Cinthia Millet, de 26 anos, desfila na Rosas desde pequena e, apesar do sonho de participar da comissão de frente, não achava que isso aconteceria um dia.

"É um sonho que está se realizando. Pensei em desistir no início porque tem que ter muita dedicação, você tem que mensurar o seu trabalho normal, mais os ensaios todos os dias, os horários, trabalhar no dia seguinte, mas a Taiana que me incentivou totalmente, dando força".

Cinthia viu não só sua rotina mudar como o número de seu manequim. Em sete meses de ensaio duro, ela perdeu 12 quilos e comemora.

"Eu só pagava a academia mais não ia e comia de tudo. Mas desde que começamos a ensaiar, comecei a mudar a minha alimentação com coisas mais saudáveis. Todo mundo que me vê fala que eu emagreci e eu falo que é a comissão de frente. E vou emagrecer mais seis quilos, quero manter durante o ano".

Junior Lago/UOL
Ricardo Fernandes, de 33 anos, se preparou assistindo vídeos, além dos ensaios na quadra
Ricardo Fernandes, de 33 anos, é um dos mais dedicados e, além de ensaiar exaustivamente, se preparou de outras formas.

"Já tinha me apresentado com dança, mas nada profissional. Começamos a ensaiar em julho e não tivemos um minuto de descanso, se não era ensaiando, estava estudando, vendo vídeos, experimentando coisas. 2015 vai ser um divisor de águas para mim, não é qualquer pessoa que conseguiria chegar onde estamos chegando".

Além da dedicação e treinamento, Ricardo contou que o papel como incentivadora de Taiana foi essencial para o sucesso da comissão.

"A parte física foi bacana, mas ela nos preparou para que a gente conseguisse pisar na avenida de verdade, ela fez isso com muito amor e dedicação. Foi uma mãezona para nós".

Supresas na Avenida

Com um carro de comissão de frente de cinco toneladas, a Rosas vai fazer um de seus integrantes desaparecer oito vezes. O UOL acompanhou um ensaio escondido em pleno sambódromo do Anhembi em uma madrugada com muito vento na última semana e viu de perto a realização o truque.

Junior Lago/UOL
Ana Carolina Rocha, de 26 anos, vai sumir e aparecer em um truque de mágica durante o desfile
Ana Carolina Rocha, de 26 anos, tem o biotipo mais cheinho, mas isso não impediu que Taiana a colocasse na missão de desaparecer em uma parte do carro e aparecer do outro lado em pleno desfile.

"Foi um desafio enorme, uma grande oportunidade porque, querendo ou não, o biótipo pega na sua disposição, mas a Tai confiou em mim. Acreditou que está dando certo, pelo menos tem o retorno tem sido muito bacana".

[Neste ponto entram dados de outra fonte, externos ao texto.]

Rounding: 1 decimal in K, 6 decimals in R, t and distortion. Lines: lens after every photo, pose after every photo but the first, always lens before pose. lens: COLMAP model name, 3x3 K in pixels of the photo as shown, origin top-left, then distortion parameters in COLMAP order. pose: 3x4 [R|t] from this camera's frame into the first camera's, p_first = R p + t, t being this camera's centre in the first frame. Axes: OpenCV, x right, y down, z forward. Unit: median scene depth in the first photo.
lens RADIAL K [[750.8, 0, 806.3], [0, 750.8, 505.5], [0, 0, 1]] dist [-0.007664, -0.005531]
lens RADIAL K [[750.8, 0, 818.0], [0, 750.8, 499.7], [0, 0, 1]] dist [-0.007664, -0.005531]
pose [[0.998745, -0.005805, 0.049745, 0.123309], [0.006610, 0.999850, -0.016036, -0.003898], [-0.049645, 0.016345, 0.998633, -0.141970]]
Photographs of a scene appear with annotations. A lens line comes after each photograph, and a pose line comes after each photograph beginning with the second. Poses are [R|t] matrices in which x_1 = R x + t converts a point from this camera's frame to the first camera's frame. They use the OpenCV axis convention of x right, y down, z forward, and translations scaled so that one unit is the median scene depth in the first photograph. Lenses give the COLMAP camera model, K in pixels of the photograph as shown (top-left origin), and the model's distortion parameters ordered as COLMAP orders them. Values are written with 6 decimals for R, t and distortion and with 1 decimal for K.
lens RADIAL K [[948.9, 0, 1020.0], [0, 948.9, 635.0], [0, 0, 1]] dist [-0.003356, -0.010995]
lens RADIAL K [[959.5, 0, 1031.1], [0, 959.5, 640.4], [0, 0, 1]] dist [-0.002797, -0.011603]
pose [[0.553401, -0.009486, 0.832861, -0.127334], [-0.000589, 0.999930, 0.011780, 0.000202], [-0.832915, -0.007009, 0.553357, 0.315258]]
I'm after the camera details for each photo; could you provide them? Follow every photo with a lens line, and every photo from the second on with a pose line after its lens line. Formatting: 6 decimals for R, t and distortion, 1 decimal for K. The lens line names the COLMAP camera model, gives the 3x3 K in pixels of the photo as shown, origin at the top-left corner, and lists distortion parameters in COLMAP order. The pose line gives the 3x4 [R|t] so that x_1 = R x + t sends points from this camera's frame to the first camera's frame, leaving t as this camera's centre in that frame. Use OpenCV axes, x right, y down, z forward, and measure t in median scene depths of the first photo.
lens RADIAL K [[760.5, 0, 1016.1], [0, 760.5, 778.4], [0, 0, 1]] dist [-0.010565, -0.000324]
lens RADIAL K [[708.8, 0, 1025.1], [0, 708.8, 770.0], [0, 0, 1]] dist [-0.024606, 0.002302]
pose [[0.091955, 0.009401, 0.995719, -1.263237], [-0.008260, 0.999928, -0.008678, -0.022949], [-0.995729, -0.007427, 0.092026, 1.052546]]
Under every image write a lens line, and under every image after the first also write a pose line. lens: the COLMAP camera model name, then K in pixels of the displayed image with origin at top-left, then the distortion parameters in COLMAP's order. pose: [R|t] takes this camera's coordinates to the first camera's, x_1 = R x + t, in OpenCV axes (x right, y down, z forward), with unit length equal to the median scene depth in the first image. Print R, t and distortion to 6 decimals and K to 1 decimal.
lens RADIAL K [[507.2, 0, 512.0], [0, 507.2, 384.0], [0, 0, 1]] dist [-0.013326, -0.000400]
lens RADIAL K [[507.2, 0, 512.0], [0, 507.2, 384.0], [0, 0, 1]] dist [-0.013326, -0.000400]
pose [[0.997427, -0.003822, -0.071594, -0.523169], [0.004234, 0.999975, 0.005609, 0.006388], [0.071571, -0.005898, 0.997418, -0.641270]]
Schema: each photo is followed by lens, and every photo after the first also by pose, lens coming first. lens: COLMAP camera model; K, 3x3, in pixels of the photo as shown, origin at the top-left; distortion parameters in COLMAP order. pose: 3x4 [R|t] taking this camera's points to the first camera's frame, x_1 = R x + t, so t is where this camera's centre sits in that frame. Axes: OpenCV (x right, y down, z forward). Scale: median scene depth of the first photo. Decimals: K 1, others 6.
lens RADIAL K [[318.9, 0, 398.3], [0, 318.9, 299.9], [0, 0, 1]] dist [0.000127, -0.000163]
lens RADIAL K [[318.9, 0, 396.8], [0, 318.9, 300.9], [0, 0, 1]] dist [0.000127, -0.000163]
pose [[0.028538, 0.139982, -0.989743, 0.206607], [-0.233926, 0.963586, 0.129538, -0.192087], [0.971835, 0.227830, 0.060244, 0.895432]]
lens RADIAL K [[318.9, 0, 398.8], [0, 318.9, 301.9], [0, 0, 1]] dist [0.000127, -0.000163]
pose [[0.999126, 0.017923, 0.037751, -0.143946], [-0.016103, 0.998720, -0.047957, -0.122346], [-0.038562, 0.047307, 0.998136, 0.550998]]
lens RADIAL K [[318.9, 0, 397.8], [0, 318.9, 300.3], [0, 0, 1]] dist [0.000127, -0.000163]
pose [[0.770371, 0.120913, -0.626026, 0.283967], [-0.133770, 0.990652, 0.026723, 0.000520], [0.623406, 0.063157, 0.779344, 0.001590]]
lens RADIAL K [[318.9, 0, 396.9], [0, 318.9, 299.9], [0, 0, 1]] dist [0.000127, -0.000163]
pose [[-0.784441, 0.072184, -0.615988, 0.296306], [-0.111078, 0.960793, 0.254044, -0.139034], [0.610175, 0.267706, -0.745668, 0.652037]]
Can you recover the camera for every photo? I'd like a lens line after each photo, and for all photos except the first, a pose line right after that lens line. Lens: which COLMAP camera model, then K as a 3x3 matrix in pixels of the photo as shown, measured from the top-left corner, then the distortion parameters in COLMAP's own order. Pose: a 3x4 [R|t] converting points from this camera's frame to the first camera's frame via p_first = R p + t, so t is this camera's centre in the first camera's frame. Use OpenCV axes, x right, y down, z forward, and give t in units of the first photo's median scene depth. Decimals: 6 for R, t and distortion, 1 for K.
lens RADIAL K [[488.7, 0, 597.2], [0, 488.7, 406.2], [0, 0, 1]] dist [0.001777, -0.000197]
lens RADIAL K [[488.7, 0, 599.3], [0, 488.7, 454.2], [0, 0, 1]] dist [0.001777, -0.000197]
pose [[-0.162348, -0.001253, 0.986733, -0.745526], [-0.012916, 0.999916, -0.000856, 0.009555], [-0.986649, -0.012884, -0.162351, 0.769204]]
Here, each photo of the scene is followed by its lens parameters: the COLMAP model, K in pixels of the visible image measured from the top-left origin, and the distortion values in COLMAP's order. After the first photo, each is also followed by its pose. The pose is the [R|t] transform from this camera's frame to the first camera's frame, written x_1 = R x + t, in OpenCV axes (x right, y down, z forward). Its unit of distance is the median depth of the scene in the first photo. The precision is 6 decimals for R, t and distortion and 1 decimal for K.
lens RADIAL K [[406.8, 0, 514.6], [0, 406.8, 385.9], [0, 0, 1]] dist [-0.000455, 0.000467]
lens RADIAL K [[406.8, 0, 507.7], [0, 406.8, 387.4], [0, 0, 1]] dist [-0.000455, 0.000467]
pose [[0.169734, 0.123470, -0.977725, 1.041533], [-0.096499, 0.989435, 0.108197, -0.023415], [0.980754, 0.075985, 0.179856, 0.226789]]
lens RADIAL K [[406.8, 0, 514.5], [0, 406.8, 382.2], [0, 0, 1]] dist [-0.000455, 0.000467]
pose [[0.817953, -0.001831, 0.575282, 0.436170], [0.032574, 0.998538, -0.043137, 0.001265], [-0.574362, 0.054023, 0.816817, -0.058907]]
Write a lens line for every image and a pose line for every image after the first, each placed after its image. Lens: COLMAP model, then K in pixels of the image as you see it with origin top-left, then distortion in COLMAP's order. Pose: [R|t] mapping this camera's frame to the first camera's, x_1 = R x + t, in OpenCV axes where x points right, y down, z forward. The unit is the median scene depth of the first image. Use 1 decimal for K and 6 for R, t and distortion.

Para não fazer feio, a agremiação contratou os mágicos renovamos Klauss e Henry Vargas para dar o toque especial ao show que a comissão de frente pretende mostrar.

"Foi um trabalho muito bacana, estamos acompanhando a coreografia, a evolução dos integrantes, só temos a agradecer esta experiência nova que vai deixar o Carnaval bem mais legal. Mágica é aquela coisa que todo mundo gosta. Vamos chegar com inovação e fazer diferente", disse Henry.

"Foi um desafio de alinhar os fatores, o Carnaval tem vários quesitos, mas não existe o quesito mágica, então estamos entrando com isso. Tivemos que alinhar a mágica com a fantasia, com a coreografia, com o enredo, então passamos a pensar no espetáculo. Tivemos barreiras técnicas, mas o maior desafio foi unir a mágica com esse espetáculo gigantesco que é o Carnaval", avaliou Klauss.